В действительности Рубцов блестяще знал всю русскую и многое из западной поэзии, например, наизусть читал Вийона. Малоформатный сборник Тютчева всегда носил в кармане пиджака, на какие-то простецко-щемящие мотивы напевал его стихи со слезами на глазах. Кроме Пушкина, вровень с Тютчевым не ставил никого, даже любимого Есенина, справедливо считая, что на уровне Есенина можно все-таки написать несколько стихотворений, а Тютчев недосягаем вовеки. От Есенина, наверное, перенял страстную любовь к Гоголю, по памяти читал его большими кусками и почитал за гениального поэта.
Из современных поэтов, по правде говоря, очень высоко никого не ставил, не захлебывался от восторга. Я видел его почтительным с Николаем Тряпкиным, сам по его просьбе знакомил с Федором Суховым, он уважал их творчество, но не более. В пору нашего знакомства он уже отдалился от кружка поэтов Владимира Соколова, Станислава Куняева, Анатолия Передреева и Игоря Шкляревского. «Они меня свысока любят, – объяснял, – а мне лучше запанибрата, чем свысока».
Цену он себе знал, верней, угадывал. Перепечатав очередное стихотворение, отрывался от машинки и, поблескивая маленькими острыми глазками, размышлял вслух: «Конечно, Есенин из меня не получится. И Боратынский тоже. А вот стать бы таким поэтом, как Никитин, как Плещеев! Ведь хорошие поэты, правда? Русские поэты, правда?» – и мечтательно улыбался. Я по молодости лет предрекал ему, что в русской поэзии он будет стоять выше Плещеева и Никитина, и до сих пор не знаю, так ли уж был не прав.

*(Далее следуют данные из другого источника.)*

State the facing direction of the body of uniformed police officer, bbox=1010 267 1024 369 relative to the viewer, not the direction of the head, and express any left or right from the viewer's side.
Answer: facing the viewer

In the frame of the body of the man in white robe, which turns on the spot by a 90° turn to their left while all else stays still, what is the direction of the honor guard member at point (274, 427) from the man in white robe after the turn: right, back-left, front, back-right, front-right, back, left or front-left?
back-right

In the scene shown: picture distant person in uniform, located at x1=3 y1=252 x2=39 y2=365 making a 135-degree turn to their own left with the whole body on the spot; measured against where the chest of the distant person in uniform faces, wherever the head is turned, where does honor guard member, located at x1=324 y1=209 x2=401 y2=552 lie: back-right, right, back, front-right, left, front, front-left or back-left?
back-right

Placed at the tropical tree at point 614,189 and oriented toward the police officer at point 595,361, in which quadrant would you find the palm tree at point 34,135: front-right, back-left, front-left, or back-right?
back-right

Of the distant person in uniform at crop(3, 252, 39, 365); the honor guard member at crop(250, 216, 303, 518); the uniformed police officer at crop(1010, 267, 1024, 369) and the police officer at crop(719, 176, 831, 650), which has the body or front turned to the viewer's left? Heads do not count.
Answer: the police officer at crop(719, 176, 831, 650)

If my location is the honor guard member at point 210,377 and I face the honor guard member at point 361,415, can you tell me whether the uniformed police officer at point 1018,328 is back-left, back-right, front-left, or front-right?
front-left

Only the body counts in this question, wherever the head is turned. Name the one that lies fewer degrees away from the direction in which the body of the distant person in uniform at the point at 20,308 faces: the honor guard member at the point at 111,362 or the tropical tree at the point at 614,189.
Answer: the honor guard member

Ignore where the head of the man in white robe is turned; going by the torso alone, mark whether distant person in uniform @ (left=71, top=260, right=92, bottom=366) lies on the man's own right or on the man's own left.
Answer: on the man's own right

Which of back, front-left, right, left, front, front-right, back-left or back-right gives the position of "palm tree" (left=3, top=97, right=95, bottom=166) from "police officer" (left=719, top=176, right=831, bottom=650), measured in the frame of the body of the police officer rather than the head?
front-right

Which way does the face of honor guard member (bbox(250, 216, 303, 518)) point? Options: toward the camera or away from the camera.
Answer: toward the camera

О неприютной и нескладной внешне жизни Николая Рубцова написано немало и сочувственно. Его сиротское, детдомовское, корабельное, а потом почти до конца сплошь общежитское житье-бытье даже сегодня, при полной ненужности поэтов обществу, выглядит страшным. Но на моей памяти никаких подачек он ни у кого не просил и права не качал, разве что «стрелял» пятерку-другую по-студенчески. Раз, дотла прожившись, мы ездили к Борису Слуцкому занимать червонец: Слуцкий как-то посетил семинарские занятия в институте и безошибочно отметил стихи Рубцова, с тех пор был к нему благокосклонен. Лишь однажды я видел, точнее – слышал Николая плачущим навзрыд. Поздней ночью, вернувшись с очередных посиделок, он тихонько – в любом состоянии старался меня не булгачить – прокрался к своей кровати, рухнул на нее, поворочался и зарыдал в тощую подушку. Я оторопел и не шевелился. Вдруг он отчетливо произнес сквозь всхлипывания: «Даже у Есенина никогда не было своего угла!» – скрипнул зубами и вскоре затих.
Когда появилась его поистине замечательная книжка «Звезда полей», все литературные журналы страны приветствовали ее, наперебой предлагая автору свои страницы. Над плешивой головой Николая зашумела лебедиными крылами слава. Припозднившись, что-то одобрительно буркнула «Правда». Вологодское начальство спохватилось и выделило поэту однокомнатную квартиру. Рад и горд ею он был несказанно. Но в своем углу прожил недолго. Как уже говорилось, крещенскою ночью в обоюдном пьяном угаре сожительница-поэтесса, небезызвестная ныне по бесстыжим воспоминаниям, буквально голыми руками задушила Колю Рубцова.